Zim's dangerous optimism

A FEW weeks ago, Zimbabwe was in a celebratory mood. For a week or so the nation forgot about the bad corporate results that were being released and turned its focus on the latest deal in town.

The deal in question was the one in which former Barclays Plc chief executive officer Robert Diamond was proposing to acquire ABC Holdings Limited for US$210m through his company Atlas Mara Co-Nvest Ltd.

This was Mr Diamond’s first deal in his African venture, which he has continued by acquiring the Development Bank of Rwanda.

The entry of an investor with such a high banking profile was too good to be true for Zimbabwe, a country that has not seen much in terms of foreign direct investment. For a few days, business pages in Zimbabwe carried stories talking about how important that deal was to Zimbabwe.

Editors across media houses went into overdrive as they tried to outdo each other with headlines about the deal; “ABCH deal has banking sector turning green with envy” said one headline, while another one questioned “Could the Atlas-Mara deal be a catalyst for Zimbabwe FDI?”

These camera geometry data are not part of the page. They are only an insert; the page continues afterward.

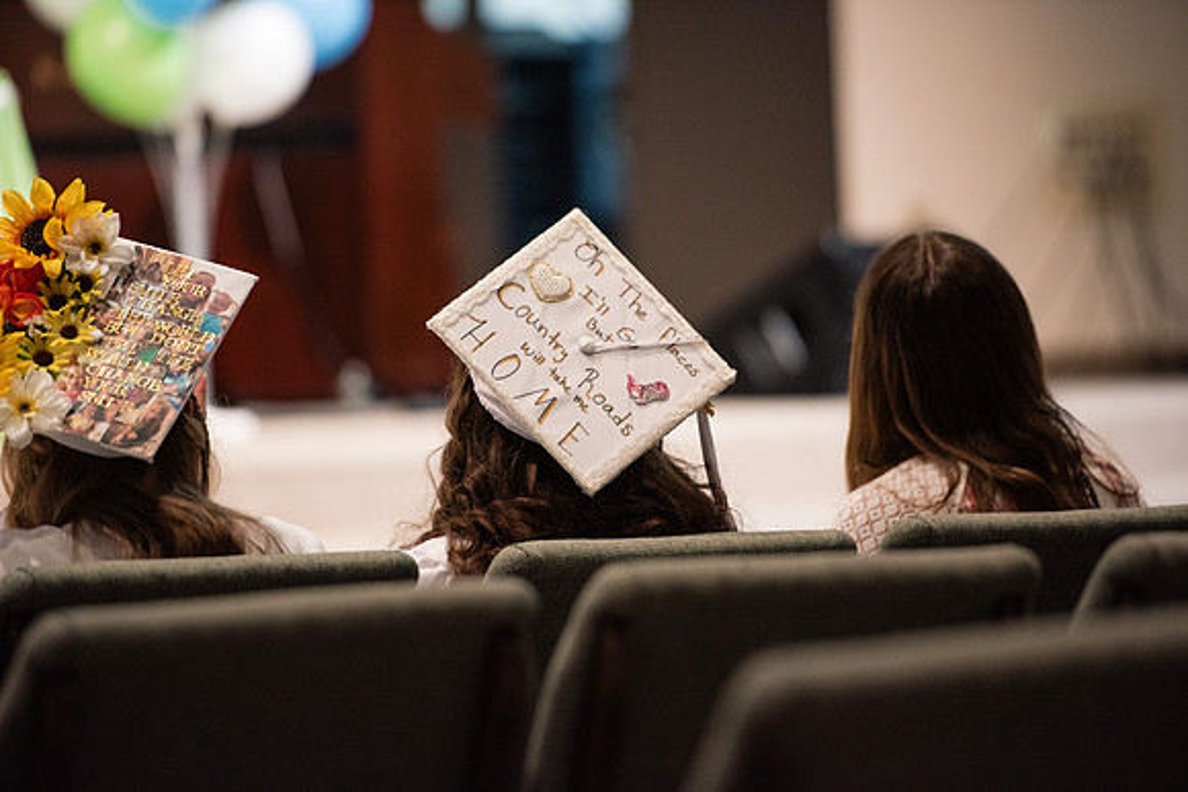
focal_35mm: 200
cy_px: 396
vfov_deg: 6.9
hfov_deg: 10.3
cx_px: 594
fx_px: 6601
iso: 800
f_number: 2.8
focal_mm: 200
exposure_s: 1/200
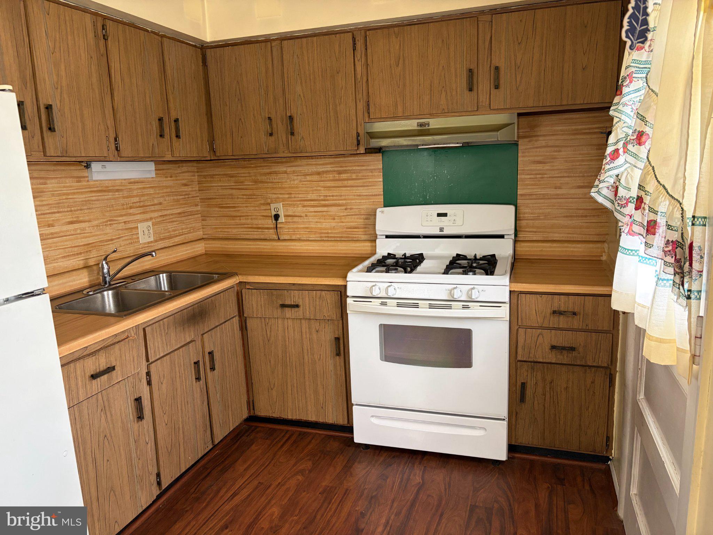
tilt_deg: -11.2
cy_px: 268
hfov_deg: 67.3
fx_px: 536
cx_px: 356
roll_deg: +1.8
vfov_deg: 53.1
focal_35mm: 26
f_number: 1.6
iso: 200
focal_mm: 5.96
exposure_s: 1/60
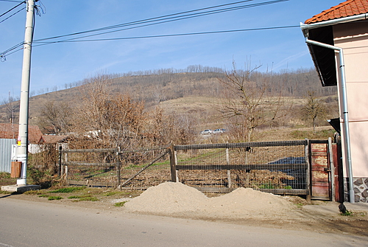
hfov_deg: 67.3
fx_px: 276
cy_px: 124
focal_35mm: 27
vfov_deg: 48.1
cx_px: 184
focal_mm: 18
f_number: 8
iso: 100
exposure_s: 1/250
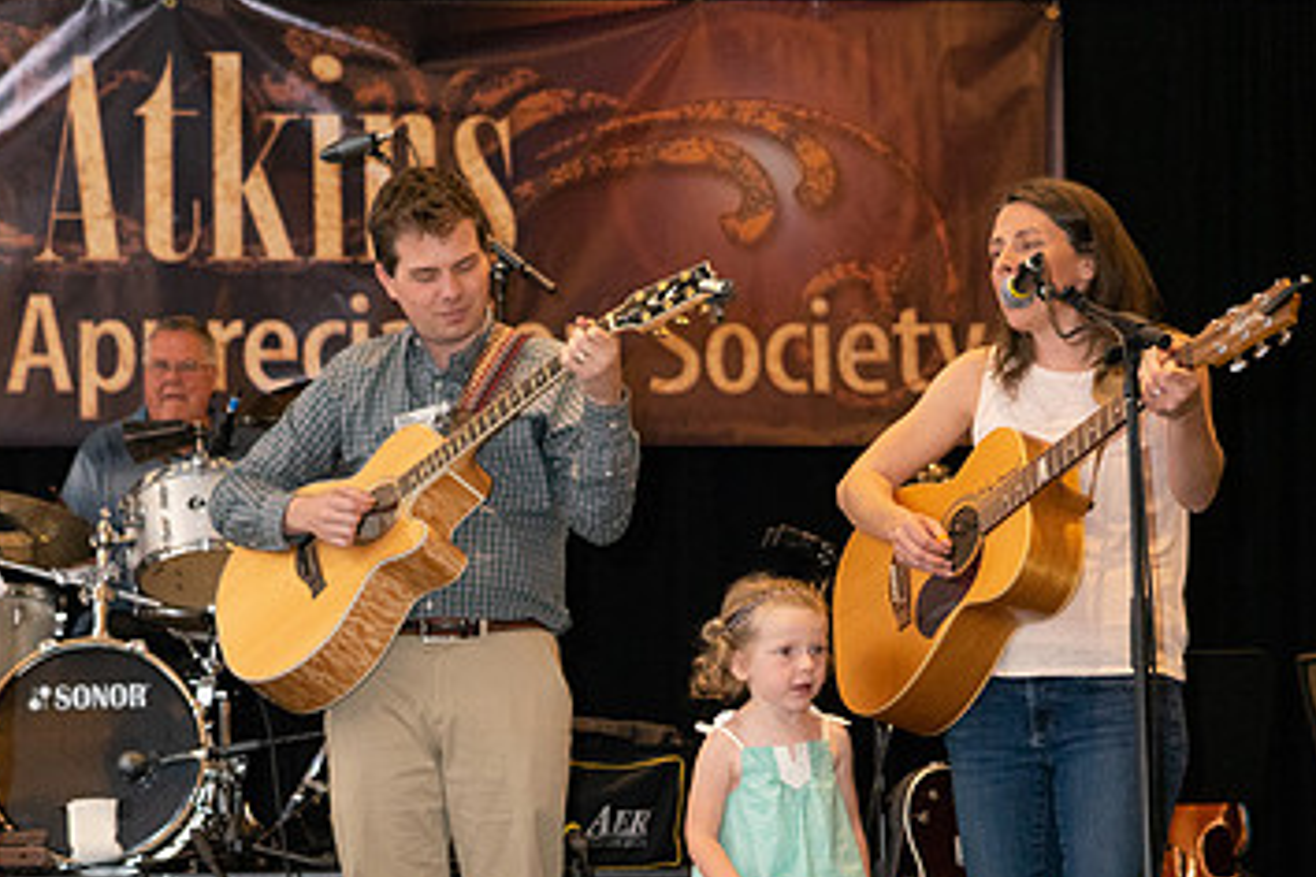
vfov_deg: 14.3
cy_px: 700
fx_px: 3473
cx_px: 546
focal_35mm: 95
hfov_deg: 21.4
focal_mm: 58
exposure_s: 1/200
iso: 4000
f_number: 5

Unfortunately I could not join my countrymen in celebration.

My failure to celebrate was not because I was not going to benefit from the 90.70% premium from Atlas Mara’s offer price of 82 US cents against the last trading price of 43c. I did not and still don’t hold any shares in ABCH.

My failure to celebrate was not because this is actually a Botswana deal. There are a mere 71 million or 27% of the shares left on the ZSE register, while 73% is on the Botswana Stock Exchange. Of the $210m deal payment, only $40m will go into Zimbabwe.

I am not by any means saying $40m is too little. It is certainly not small change for a country whose total revenue collection for February is only $248m.

I am, however, still not going to celebrate the ABC/Atlas Mara deal.

In my view, the deal will blind us from the reality on the ground. It will give us a false sense of hope that everything is okay.

Endorsing bad policies

I know politicians will look at the deal as a stamp of approval that Zimbabwe has the right policies for investment. My fear is that government will view it as an endorsement that our indigenisation laws are conducive.

Finance Minister Patrick Chinamasa was even quick to say that “the investment by Atlas Mara would send a signal that Zimbabwe was ready for business”.

I did not celebrate the deal because I know it’s more of a regional deal and should not be used as an endorsement for our policies. I know Altas Mara was looking for a bank that can give it access to several countries.

Although Zimbabwe is one of them, there are also Tanzania, Botswana, Zambia, and Mozambique. ABCH and Atlas Mara can easily dump Zimbabwe if things prove difficult.

I know our country is not ready to do business; the Essar/Ziscosteel deal is yet to come to fruition more than four years after President Robert Mugabe told the whole nation that it had been finalised.

Is the country really ready to do business, when MPs and ministers are accused by Mugabe of being corrupt - and nothing happens to them? Furthermore, when government just cancels import permits overnight, without warning companies of the impending move which threatens their viability? Some would have placed and paid for orders, only to be told they needed a new permit.

Evidence abounds across the country that things are worsening by the day. Revenue collector ZIMRA confirmed the predicament, warning us of tough times ahead.

Every economic measure you can think of is negative. Our inflation at -0.49% points to deteriorating aggregate demand. The country is in serious need of financial injection, but that will not happen until we change our negative and damaging policies.

The ABC/Atlas Mara deal should not blind us into believing that deals will start flowing in.